── Source data

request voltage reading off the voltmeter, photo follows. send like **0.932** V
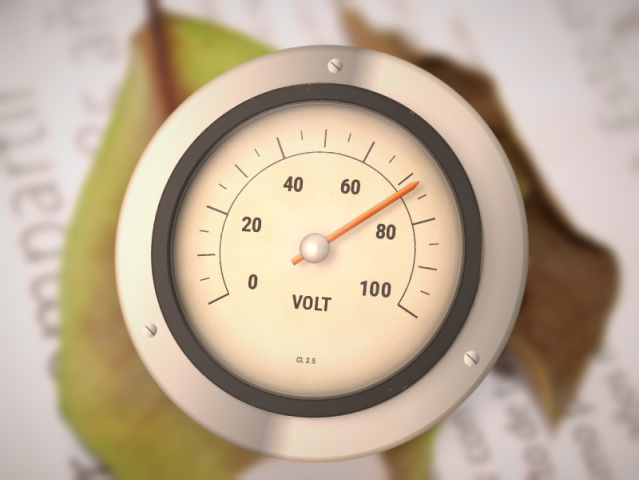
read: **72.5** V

────
── Source data

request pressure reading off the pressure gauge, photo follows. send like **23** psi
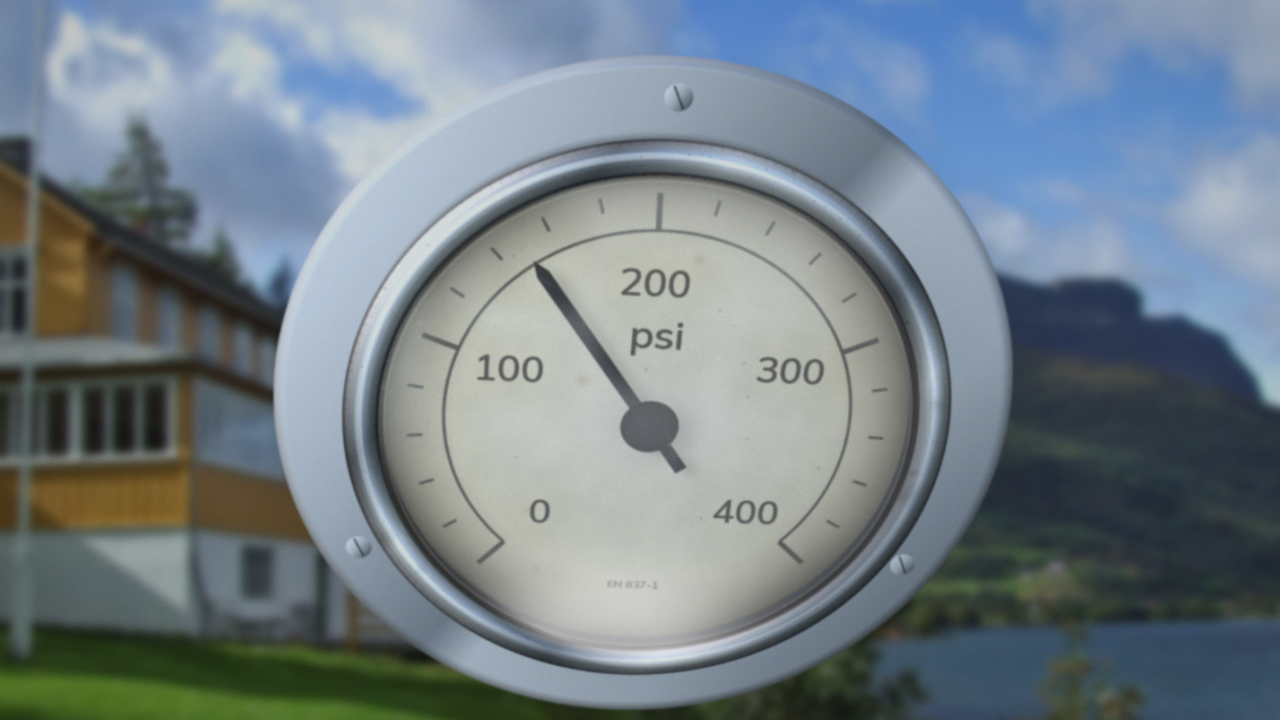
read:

────
── Source data

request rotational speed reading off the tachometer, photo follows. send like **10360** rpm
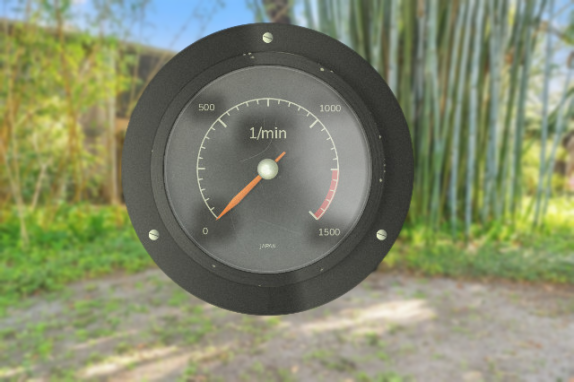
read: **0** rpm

────

* _Exercise aim_
Return every line from the entries above that contains the word "send".

* _Result_
request voltage reading off the voltmeter, photo follows. send like **0.932** V
request pressure reading off the pressure gauge, photo follows. send like **23** psi
request rotational speed reading off the tachometer, photo follows. send like **10360** rpm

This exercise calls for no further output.